Nesse contexto, para a especialista da Asbai, o aumento de casos observado nos últimos dias não deve ser atribuído a esses grupos, e sim uma caraterística do momento da doença.
— É preconceito dizer que quem tem varíola dos macacos é apenas o homossexual ou o bissexual. É igual à situação da covid-19, que inicialmente atingiu um país (a China). Mas ela não é uma doença específica dos chineses, e sim um vírus que pode atingir qualquer um — diz.
Outro estudo sobre o assunto, da OMS, indica o perfil dos infectados: homens, com média de idade de 37 anos, que dizem ser gays, bissexuais ou que afirmam terem mantido relações sexuais com outros homens.
De acordo com o Programa Conjunto das Nações Unidas sobre HIV/aids, o estigma e a discriminação limitam as respostas às epidemias e fazem com que pessoas com sintomas característicos da doença prefiram a clandestinidade e deixem, assim, de proteger a própria saúde e a de pessoas próximas. "Baseando-se nas difíceis lições e aprendizagens da resposta à epidemia de Aids, ações eficazes de saúde pública devem ser orientadas pelos princípios de solidariedade, igualdade, não discriminação e inclusão", disse a Unaids no Brasil por meio de nota.
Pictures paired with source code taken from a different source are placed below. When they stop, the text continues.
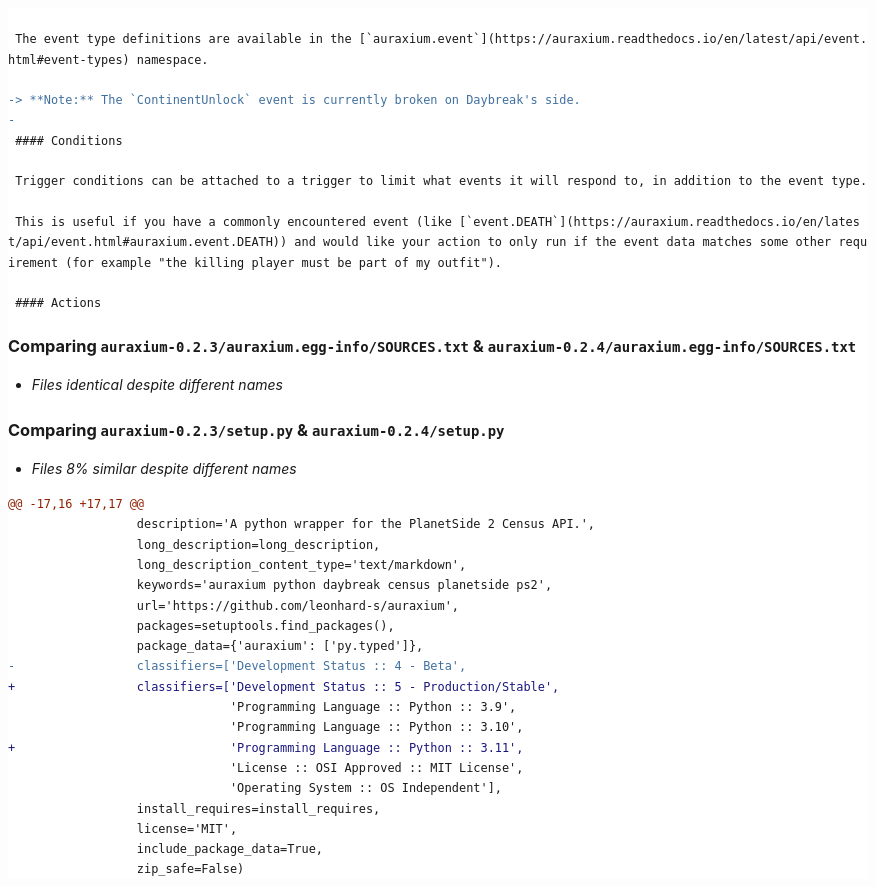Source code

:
 ```diff
 
 The event type definitions are available in the [`auraxium.event`](https://auraxium.readthedocs.io/en/latest/api/event.html#event-types) namespace.
 
-> **Note:** The `ContinentUnlock` event is currently broken on Daybreak's side.
-
 #### Conditions
 
 Trigger conditions can be attached to a trigger to limit what events it will respond to, in addition to the event type.
 
 This is useful if you have a commonly encountered event (like [`event.DEATH`](https://auraxium.readthedocs.io/en/latest/api/event.html#auraxium.event.DEATH)) and would like your action to only run if the event data matches some other requirement (for example "the killing player must be part of my outfit").
 
 #### Actions
```

### Comparing `auraxium-0.2.3/auraxium.egg-info/SOURCES.txt` & `auraxium-0.2.4/auraxium.egg-info/SOURCES.txt`

 * *Files identical despite different names*

### Comparing `auraxium-0.2.3/setup.py` & `auraxium-0.2.4/setup.py`

 * *Files 8% similar despite different names*

```diff
@@ -17,16 +17,17 @@
                  description='A python wrapper for the PlanetSide 2 Census API.',
                  long_description=long_description,
                  long_description_content_type='text/markdown',
                  keywords='auraxium python daybreak census planetside ps2',
                  url='https://github.com/leonhard-s/auraxium',
                  packages=setuptools.find_packages(),
                  package_data={'auraxium': ['py.typed']},
-                 classifiers=['Development Status :: 4 - Beta',
+                 classifiers=['Development Status :: 5 - Production/Stable',
                               'Programming Language :: Python :: 3.9',
                               'Programming Language :: Python :: 3.10',
+                              'Programming Language :: Python :: 3.11',
                               'License :: OSI Approved :: MIT License',
                               'Operating System :: OS Independent'],
                  install_requires=install_requires,
                  license='MIT',
                  include_package_data=True,
                  zip_safe=False)
```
Em entrevista ao programa Timeline da Rádio Gaúcha, Salmo Raskin, médico, doutor em genética e especialista em genética molecular, alerta para o fato de que a doença não é "exclusiva" do grupo:
— Aprendemos lições amargas com o HIV e a Aids, quando subgrupos foram estigmatizados e o controle da infecção se tornou mais difícil, porque ninguém queria admitir que era HIV positivo ou estava com Aids. Isso é tudo o que não pode acontecer. Esse subgrupo tem de ser tratado de forma adequada, sem medo e sem discriminá-lo — explica.
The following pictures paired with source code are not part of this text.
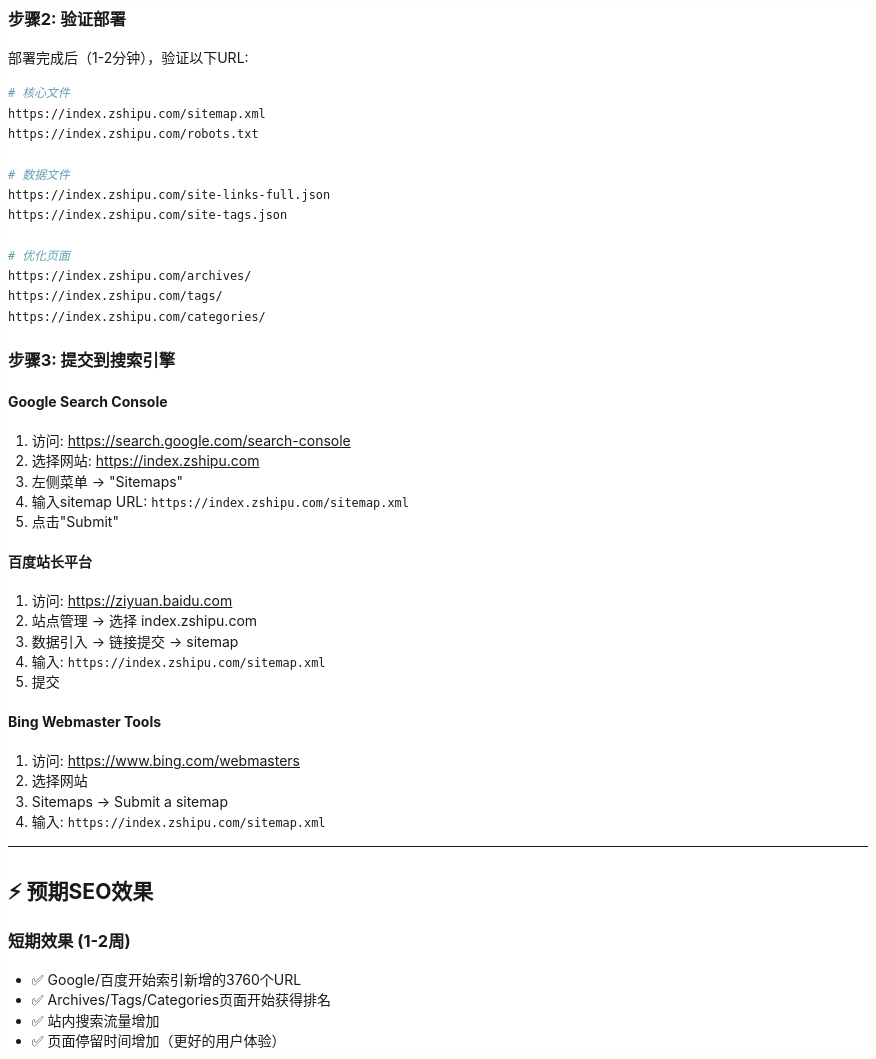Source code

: ### 步骤2: 验证部署

部署完成后（1-2分钟），验证以下URL:

```bash
# 核心文件
https://index.zshipu.com/sitemap.xml
https://index.zshipu.com/robots.txt

# 数据文件
https://index.zshipu.com/site-links-full.json
https://index.zshipu.com/site-tags.json

# 优化页面
https://index.zshipu.com/archives/
https://index.zshipu.com/tags/
https://index.zshipu.com/categories/
```

### 步骤3: 提交到搜索引擎

#### Google Search Console
1. 访问: https://search.google.com/search-console
2. 选择网站: https://index.zshipu.com
3. 左侧菜单 → "Sitemaps"
4. 输入sitemap URL: `https://index.zshipu.com/sitemap.xml`
5. 点击"Submit"

#### 百度站长平台
1. 访问: https://ziyuan.baidu.com
2. 站点管理 → 选择 index.zshipu.com
3. 数据引入 → 链接提交 → sitemap
4. 输入: `https://index.zshipu.com/sitemap.xml`
5. 提交

#### Bing Webmaster Tools
1. 访问: https://www.bing.com/webmasters
2. 选择网站
3. Sitemaps → Submit a sitemap
4. 输入: `https://index.zshipu.com/sitemap.xml`

---

## ⚡ 预期SEO效果

### 短期效果 (1-2周)
- ✅ Google/百度开始索引新增的3760个URL
- ✅ Archives/Tags/Categories页面开始获得排名
- ✅ 站内搜索流量增加
- ✅ 页面停留时间增加（更好的用户体验）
O que é a varíola dos macacos
A varíola dos macacos é uma zoonose (vírus transmitido aos seres humanos a partir de animais). O período de incubação da doença é de seis a 13 dias, mas pode variar de cinco a 21 dias, segundo a OMS. O contágio pode ocorrer no contato próximo com lesões de um infectado, fluidos corporais, gotículas respiratórias e superfícies contaminadas. Febre, dor de cabeça, dores musculares, dores nas costas, calafrios e exaustão são alguns dos sintomas da varíola dos macacos.
O primeiro caso humano foi identificado no Congo em 1970. Conforme a OMS, hoje a maioria dos animais suscetíveis a este tipo de varíola são roedores, como ratos e cão-da-pradaria. Monkeypox faz referência aos ao fato de a descoberta do vírus ter sido feita em um macaco de laboratório na Dinamarca em 1958.